Like the initial Medicare tax, the surtax is withheld from an employee’s paycheck or paid with self-employment taxes. However, there is no employer-paid portion of the additional Medicare tax, meaning the employee is responsible for paying the full 0.9%.
Net Investment Income Tax
The net investment income tax, also known as the “unearned income Medicare contribution surtax,” is an additional 3.8% tax applied to net investment income as of 2021. Like the additional Medicare tax, there is no employer-paid portion.
Net investment income may include taxable interest, dividends, nonqualified annuities, capital gains, and rental income. It does not include income that is already excluded for income tax purposes, such as tax-exempt municipal bond interest. Net investment income tax is applied to an individual’s net investment income or the excess modified adjusted gross income (MAGI) over certain thresholds, whichever is less.
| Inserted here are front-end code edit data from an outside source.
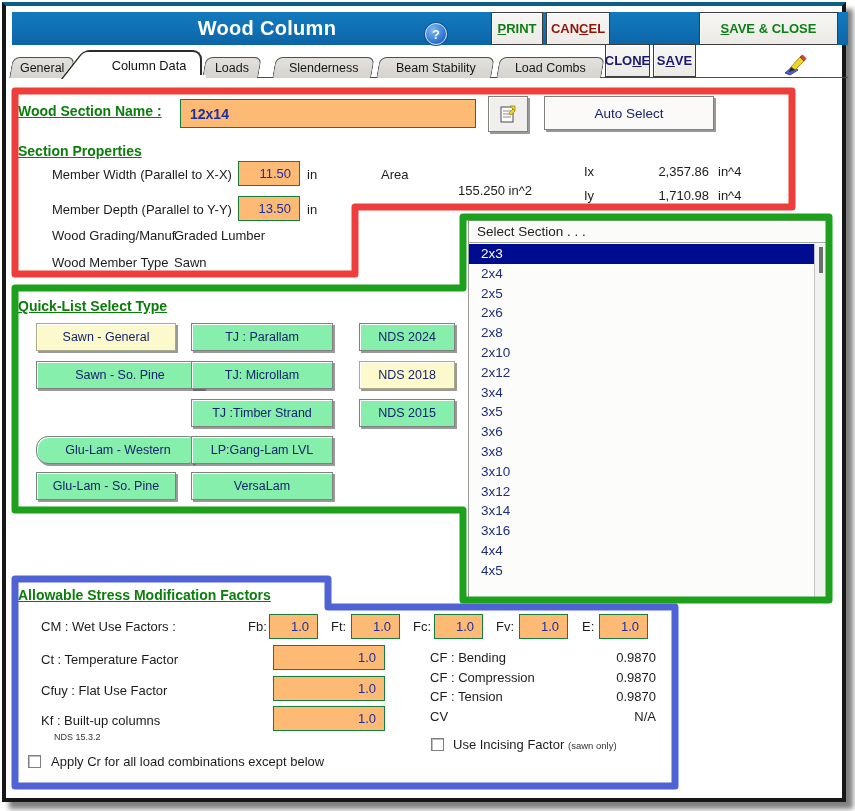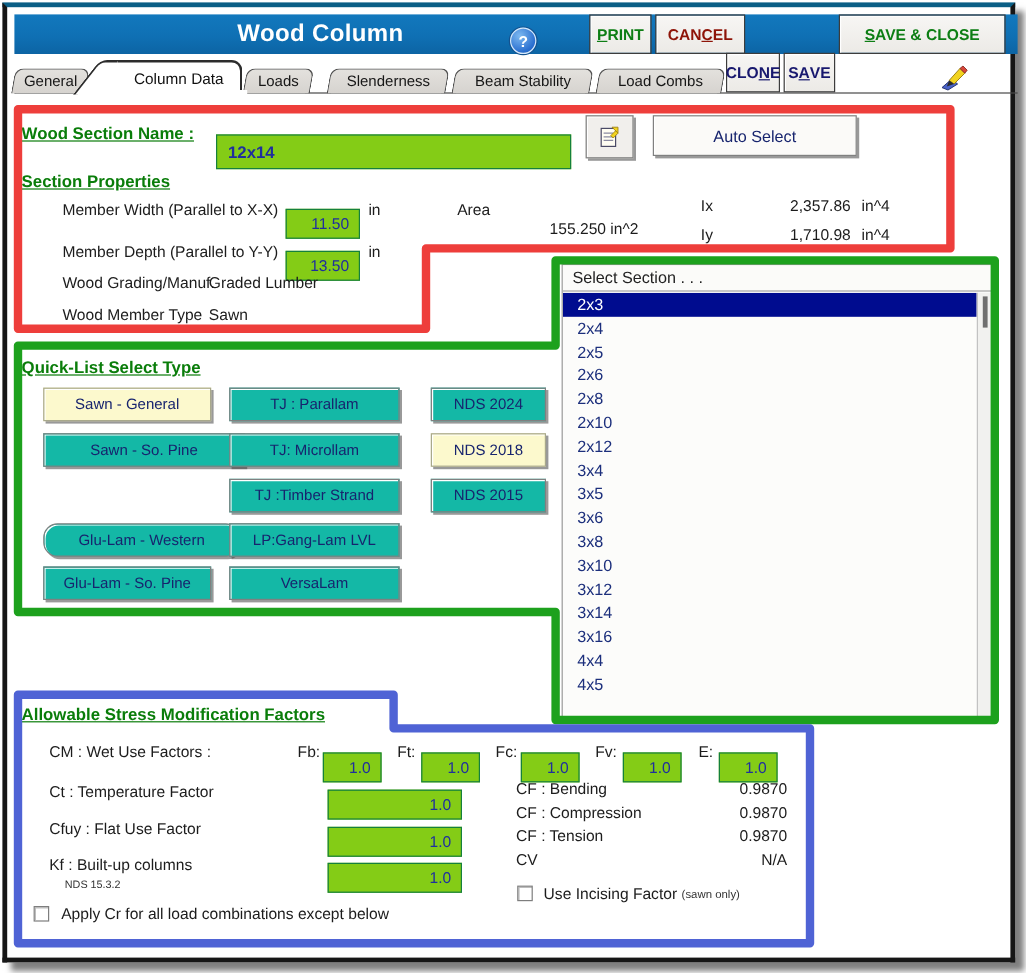--- a/index.html
+++ b/index.html
@@ -38,27 +38,27 @@
        border-left:2px solid #2c2c2c;border-top:2px solid #2c2c2c;border-radius:6px 0 0 0;
        transform:skewX(-38deg);z-index:2;}
   .tab-active-under{position:absolute;left:64px;top:69px;width:136px;height:5px;background:#fff;z-index:4;}
 
   
   .g-head{color:#0a7d0a;font-weight:bold;font-size:14px;text-decoration:underline;white-space:nowrap;}
   .lbl{font-size:13px;color:#1c1c1c;white-space:nowrap;}
   .small{font-size:9px;color:#333;}
 
   
-  .inp{position:absolute;background:#84cc16;border:1px solid #15803d;font-size:13px;color:#1f2f9e;
-       display:flex;align-items:center;margin-top:13px;}
+  .inp{position:absolute;background:#fdba74;border:1px solid #15803d;font-size:13px;color:#1f2f9e;
+       display:flex;align-items:center;}
   .inp.right{justify-content:flex-end;padding-right:8px;}
   .inp.left{justify-content:flex-start;padding-left:9px;}
 
   
-  .btn3d{position:absolute;background:#14b8a6;border:1px solid #808080;
+  .btn3d{position:absolute;background:#86efac;border:1px solid #808080;
          box-shadow:2px 2px 0 rgba(70,70,70,.55),inset 1px 1px 0 #fff;
          display:flex;align-items:center;justify-content:center;
          font-size:12.5px;color:#17246e;white-space:nowrap;cursor:default;}
   .btn3d.sel{background:#fcf9cd;border-color:#a9a98c;}
 
   
   .listbox{position:absolute;left:462px;top:214px;width:360px;height:380px;background:#fcfcfa;
            border:1px solid #9a9a9a;overflow:hidden;}
   .list-head{height:22px;line-height:22px;padding-left:8px;font-size:13.5px;color:#222;
              border-bottom:1px solid #a5a5a5;background:#fbfbf9;}
@@ -81,21 +81,21 @@
 
     <div class="titlebar">
       <div class="win-title">Wood Column</div>
       <div class="help-ic">?</div>
     </div>
     <div class="tb-btn c-print" style="left:485px;width:52px;">
         <span></span>
         <span class="u">P</span>
         <span>RINT</span>
       </div>
-    <div class="tb-btn c-cancel" style="left:540px;width:75px;">
+    <div class="tb-btn c-cancel" style="left:540px;width:64px;">
         <span>CAN</span>
         <span class="u">C</span>
         <span>EL</span>
       </div>
     <div class="tb-btn c-navy" style="left:599px;width:45px;">
         <span>CLO</span>
         <span class="u">N</span>
         <span>E</span>
       </div>
     <div class="tb-btn c-navy" style="left:647px;width:43px;">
For example, let’s say a married couple filing jointly earned $225,000 in wages. During the same tax year, the couple also received $50,000 in investment income, bringing their MAGI to $275,000. The net investment income tax threshold for married couples filing jointly is $250,000. The couple is required to pay 3.8% tax on the lesser of the excess MAGI ($25,000) or the total amount of investment income ($50,000). In this case, the couple would owe a net investment income tax of $950 (3.8% x $25,000).